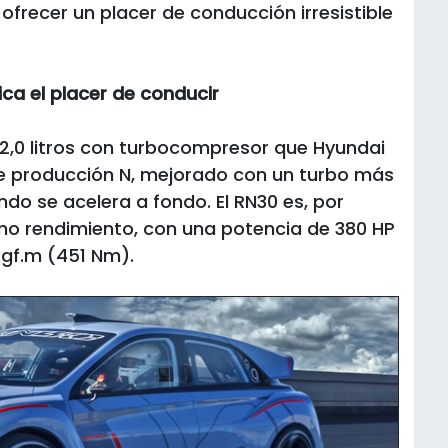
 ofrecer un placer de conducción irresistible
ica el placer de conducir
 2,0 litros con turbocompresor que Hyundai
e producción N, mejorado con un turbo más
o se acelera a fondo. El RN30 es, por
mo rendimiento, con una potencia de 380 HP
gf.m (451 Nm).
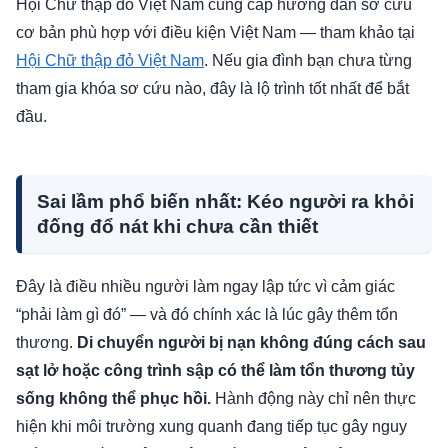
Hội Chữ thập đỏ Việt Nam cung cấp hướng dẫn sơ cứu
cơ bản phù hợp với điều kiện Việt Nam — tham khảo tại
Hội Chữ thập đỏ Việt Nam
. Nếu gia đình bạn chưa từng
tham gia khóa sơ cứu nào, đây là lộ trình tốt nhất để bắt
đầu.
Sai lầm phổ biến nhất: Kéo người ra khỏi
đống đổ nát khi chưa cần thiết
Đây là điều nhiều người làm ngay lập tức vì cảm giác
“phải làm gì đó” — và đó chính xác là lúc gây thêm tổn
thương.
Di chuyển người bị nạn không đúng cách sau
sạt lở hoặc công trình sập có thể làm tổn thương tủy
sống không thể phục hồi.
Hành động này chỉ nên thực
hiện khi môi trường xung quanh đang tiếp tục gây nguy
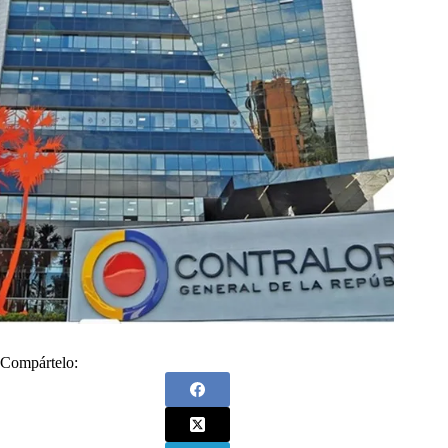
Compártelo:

--

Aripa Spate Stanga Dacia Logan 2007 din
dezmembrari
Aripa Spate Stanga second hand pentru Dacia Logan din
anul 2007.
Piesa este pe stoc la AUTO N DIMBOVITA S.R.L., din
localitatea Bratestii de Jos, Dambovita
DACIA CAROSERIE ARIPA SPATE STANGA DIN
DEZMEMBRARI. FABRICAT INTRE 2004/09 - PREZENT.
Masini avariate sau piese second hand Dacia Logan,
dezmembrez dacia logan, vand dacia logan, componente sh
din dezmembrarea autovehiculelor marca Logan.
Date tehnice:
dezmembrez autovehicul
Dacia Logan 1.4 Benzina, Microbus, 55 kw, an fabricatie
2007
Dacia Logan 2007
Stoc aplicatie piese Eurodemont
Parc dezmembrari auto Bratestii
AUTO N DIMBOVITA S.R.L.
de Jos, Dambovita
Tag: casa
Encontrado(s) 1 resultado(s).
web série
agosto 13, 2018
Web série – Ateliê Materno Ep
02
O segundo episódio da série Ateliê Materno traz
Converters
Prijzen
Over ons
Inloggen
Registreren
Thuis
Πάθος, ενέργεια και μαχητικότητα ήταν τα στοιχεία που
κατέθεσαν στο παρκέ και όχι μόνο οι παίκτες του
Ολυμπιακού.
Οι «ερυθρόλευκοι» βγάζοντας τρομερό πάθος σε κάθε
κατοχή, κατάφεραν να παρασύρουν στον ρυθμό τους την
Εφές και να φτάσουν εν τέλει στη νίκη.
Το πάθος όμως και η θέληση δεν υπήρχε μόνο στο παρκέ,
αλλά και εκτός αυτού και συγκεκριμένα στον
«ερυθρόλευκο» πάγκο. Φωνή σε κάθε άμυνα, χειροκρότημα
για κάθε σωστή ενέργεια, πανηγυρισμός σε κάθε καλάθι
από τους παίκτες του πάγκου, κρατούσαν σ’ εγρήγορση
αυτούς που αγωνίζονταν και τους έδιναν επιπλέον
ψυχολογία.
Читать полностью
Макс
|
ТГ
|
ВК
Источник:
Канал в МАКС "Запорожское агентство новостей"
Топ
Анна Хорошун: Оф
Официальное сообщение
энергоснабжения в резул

◆ GOAL OF THE EXERCISE
In the data above, which lines lie between the line with "Το πάθος όμως" and the line with "από τους παίκτες", inclusive? Print those lines exactly and nothing else.

◆ THE COMPLETED TASK
Το πάθος όμως και η θέληση δεν υπήρχε μόνο στο παρκέ,
αλλά και εκτός αυτού και συγκεκριμένα στον
«ερυθρόλευκο» πάγκο. Φωνή σε κάθε άμυνα, χειροκρότημα
για κάθε σωστή ενέργεια, πανηγυρισμός σε κάθε καλάθι
από τους παίκτες του πάγκου, κρατούσαν σ’ εγρήγορση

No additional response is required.